Saya jadi teringat ketika dulu semasa benci-bencinya dengan Prabowo, “kenapa Prabowo yang harus jadi capres?!” Geramku. Dan masih teringat betul dalam ingatan Saya, pukul 12 malam lebih Bapak menjemput Saya dari stasiun, di tengah perjalanan kami membicarakan calon presiden yang kedua kandidat tersebut sama sekali bukan menjadi pilihan Saya dan Bapak. Sampai-sampai dengan syahdu hingga terlihat mata Bapak berkaca-kaca ingin menangis. Beliau bercerita bagaimana kepemimpinan Gus Dur, sebab menurut Bapak saya, satu-satunya presiden terbaik adalah Gus Dur, tak ada gantinya. Ibarat kata, keadaan sekarang ini dapat kita gambarkan bagaikan seorang pekerja yang kehausan, kemudian disuguhkan dua pilihan air minum yang sama-sama pahit. Dari kedua pilihan tersebut, mau tidak mau salah satunya harus diminum, sebab jika tidak, pilihannya hanya ada dua, dehidrasi panjang atau mati. Artinya, dari kedua calon presiden yang menurut Saya berat untuk memilihnya, mau tidak mau Saya harus memilih salah satu, mau tidak mau Saya harus menyeleksi mana yang terbaik, jika tidak, pilihannya hanya ada dua, Indonesia bisa jadi dipimpin oleh presiden yang tidak sesuai atau Saya berdosa karena tidak andil dalam Pemilu esok. Namun pulang kampung yang kedua Saya, telah memberikan kemantaban bahwa Prabowo adalah pilihan Saya. Semenjak saat itu, keadaan berbalik 180 derajat, seorang Hana yang benci dengan Prabowo kini koar-koar mengajak orang disekelilingnya memilih Prabowo, Hana yang saat ini bak Tim Sukses Prabowo yang rela tak dibayar namun tetap ikhlas menebar. Lagi-lagi ini masalah keyakinan dan masa depan.
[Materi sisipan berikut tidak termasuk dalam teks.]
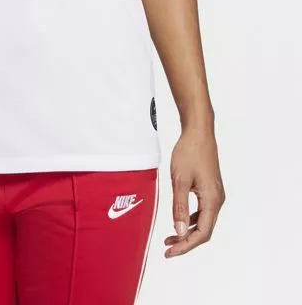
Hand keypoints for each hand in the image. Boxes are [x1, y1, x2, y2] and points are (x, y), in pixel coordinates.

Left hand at [165, 125, 224, 256]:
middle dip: (186, 242)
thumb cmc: (189, 153)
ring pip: (203, 221)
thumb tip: (179, 232)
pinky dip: (190, 219)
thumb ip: (179, 207)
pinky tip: (179, 220)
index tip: (170, 252)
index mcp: (212, 201)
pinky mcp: (209, 189)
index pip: (202, 233)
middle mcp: (217, 201)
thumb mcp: (180, 180)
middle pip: (204, 230)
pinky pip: (202, 211)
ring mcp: (215, 195)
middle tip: (168, 249)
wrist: (198, 133)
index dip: (186, 245)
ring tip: (170, 238)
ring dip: (187, 231)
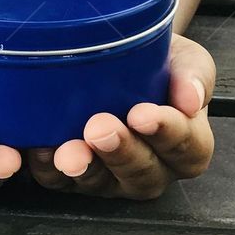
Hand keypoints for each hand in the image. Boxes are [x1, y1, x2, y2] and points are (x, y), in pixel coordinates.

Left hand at [23, 32, 214, 199]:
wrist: (120, 50)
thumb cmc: (159, 60)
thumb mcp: (185, 58)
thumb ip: (194, 75)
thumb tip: (191, 99)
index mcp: (186, 145)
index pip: (186, 149)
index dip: (167, 135)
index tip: (143, 114)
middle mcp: (150, 169)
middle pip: (142, 175)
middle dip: (119, 152)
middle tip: (100, 127)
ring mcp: (111, 178)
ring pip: (100, 184)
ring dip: (83, 167)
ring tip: (69, 149)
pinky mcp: (73, 178)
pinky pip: (59, 182)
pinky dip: (47, 168)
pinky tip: (41, 148)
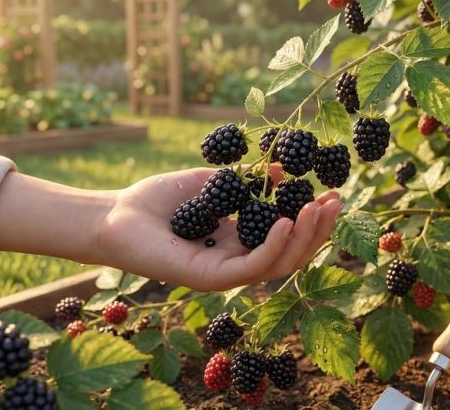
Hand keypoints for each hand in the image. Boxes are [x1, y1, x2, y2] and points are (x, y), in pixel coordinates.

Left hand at [96, 168, 341, 290]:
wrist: (113, 215)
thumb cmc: (155, 201)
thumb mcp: (210, 183)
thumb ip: (245, 181)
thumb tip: (282, 170)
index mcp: (238, 241)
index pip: (286, 237)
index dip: (311, 218)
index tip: (331, 192)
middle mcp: (236, 260)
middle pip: (290, 254)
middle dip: (317, 230)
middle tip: (336, 201)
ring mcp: (224, 273)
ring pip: (278, 265)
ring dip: (303, 238)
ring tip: (317, 209)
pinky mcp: (209, 279)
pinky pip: (250, 267)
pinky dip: (272, 246)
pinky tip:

Bersyukurlah Allah memberikan Anda kebebasan untuk memilih pemimpin melalui pemerintah Indonesia dalam program Pemilunya. Hanya orang-orang yang tak bersyukurlahlah yang menyia-nyiakan kesempatan besar ini. Bila anda tak mau kufur, segera gunakan hak pilih anda pada 9 Juli nanti. Black campaign, negative campaign dan semacamnya bukanlah jalan yang benar, di sini saya tidak sedikitpun menyinggung keburukan kedua capres sekaligus putera bangsa tersebut. Prabowo dan Jokowi sama-sama baik, but life is still a choice

Sekian cerita Maher Zain dan capres kali ini. Saya bismillah pilih Prabowo, Anda?